X = train_df[feature_names]
y = train_df['target']
X_train, X_val, y_train, y_val = train_test_split(X, y, test_size=0.40, random_state=42)

In [None]:
from sklearn.ensemble import RandomForestClassifier
clf = RandomForestClassifier(random_state=42)
_ = clf.fit(X_train, y_train)

print("Training set: {:.3f}".format(clf.score(X_train, y_train)))
print("Validation set: {:.3f}".format(clf.score(X_val, y_val)))

In [None]:
from sklearn.metrics import classification_report
clf = RandomForestClassifier(random_state=42)
_ = clf.fit(X_train, y_train)

print("Training set: {:.3f}".format(clf.score(X_train, y_train)))
print("Validation set: {:.3f}".format(clf.score(X_val, y_val)))
print(classification_report(y_val, clf.predict(X_val), digits=3))

*Very good scores, except for class=6 which has poor recall.* 
*Going to add some under and over sampling with SMOTETomek*

In [None]:
y.value_counts().to_dict()

In [None]:
y_val.value_counts().to_dict()

In [None]:
from imblearn.combine import SMOTETomek
from imblearn.over_sampling import SMOTE

smote = SMOTETomek(smote=SMOTE(k_neighbors=2, sampling_strategy={  
                                            2: 50, 
                                            7: 50, 
                                            6: 50}))

X_smote, y_smote = smote.fit_resample(X_train, y_train)
y_smote.value_counts()

In [None]:
clf = RandomForestClassifier(n_estimators=10, random_state=42)
_ = clf.fit(X_smote, y_smote)

print(classification_report(y_val, clf.predict(X_val), digits=3))

*The results look much better now for labels 6 and 7. It could be that we've just being lucky with the training/validation splits, so going to run using cv splits*

## Cross Validation
Let's run the training set through cross_validation

In [None]:
#import sklearn
#sorted(sklearn.metrics.SCORERS.keys())

In [None]:
from sklearn.model_selection import cross_validate
from imblearn.pipeline import Pipeline

pipeline = Pipeline([
   ('sampling', SMOTETomek(smote=SMOTE(k_neighbors=3, sampling_strategy={  
                                            2: 50, 
                                            7: 50, 
                                            6: 50}))),
   ('model', RandomForestClassifier(n_estimators=10, random_state=42))
])

with warnings.catch_warnings():
    warnings.simplefilter("ignore")
    #Using recall_macro & precision_macro to give equal weight to each class.
    scores = cross_validate(pipeline, X, y, scoring=['recall_macro', 'precision_macro'], cv=5) 

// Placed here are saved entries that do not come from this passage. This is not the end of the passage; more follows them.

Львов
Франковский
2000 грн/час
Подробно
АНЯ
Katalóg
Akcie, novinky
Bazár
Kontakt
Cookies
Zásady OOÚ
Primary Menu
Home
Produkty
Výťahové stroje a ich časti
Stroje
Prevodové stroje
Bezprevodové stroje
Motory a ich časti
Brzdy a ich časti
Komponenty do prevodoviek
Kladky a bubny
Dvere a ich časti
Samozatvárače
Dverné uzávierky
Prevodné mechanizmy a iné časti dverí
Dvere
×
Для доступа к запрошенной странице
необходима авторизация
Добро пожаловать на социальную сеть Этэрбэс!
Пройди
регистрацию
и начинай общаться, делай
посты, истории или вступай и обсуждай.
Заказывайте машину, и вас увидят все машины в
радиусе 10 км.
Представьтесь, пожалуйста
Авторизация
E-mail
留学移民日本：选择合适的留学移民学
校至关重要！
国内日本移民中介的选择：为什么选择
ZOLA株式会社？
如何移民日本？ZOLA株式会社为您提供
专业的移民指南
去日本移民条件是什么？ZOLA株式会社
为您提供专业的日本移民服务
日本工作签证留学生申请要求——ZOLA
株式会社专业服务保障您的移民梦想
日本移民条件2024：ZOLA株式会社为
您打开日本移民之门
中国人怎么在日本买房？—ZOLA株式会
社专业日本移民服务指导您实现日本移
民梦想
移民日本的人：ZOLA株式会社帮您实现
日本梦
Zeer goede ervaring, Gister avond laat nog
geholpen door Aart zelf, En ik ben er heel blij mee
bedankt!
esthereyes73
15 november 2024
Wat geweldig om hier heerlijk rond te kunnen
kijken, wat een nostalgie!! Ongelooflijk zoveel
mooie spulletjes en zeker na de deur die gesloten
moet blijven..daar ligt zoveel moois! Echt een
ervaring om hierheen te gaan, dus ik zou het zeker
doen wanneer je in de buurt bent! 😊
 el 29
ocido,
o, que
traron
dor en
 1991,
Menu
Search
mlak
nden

print(f'Mean recall_macro score: {np.mean(scores["test_recall_macro"]):.3f}')
print(f'Mean precision_macro score: {np.mean(scores["test_precision_macro"]):.3f}')

*These macro recall and precision scores are similar to what we got for the classification_report. 
"Macro" recall gives equal weighting to all labels, regardless of the number of samples of each label. So if you have an imbalanced dataset, macro recall will capture classifiction misses*

## Final Score: Test Set

In [None]:
y_actual = test_df['target'] 
y_hat = pipeline.fit(X,y).predict(test_df[feature_names]) #Fit all of X, y now that we have model built.
print(classification_report(y_actual, y_hat, digits=3))
clf.score(test_df[feature_names], y_actual)

*The RF model has performed well on the test set also, achieving an overall accuracy of 0.9997*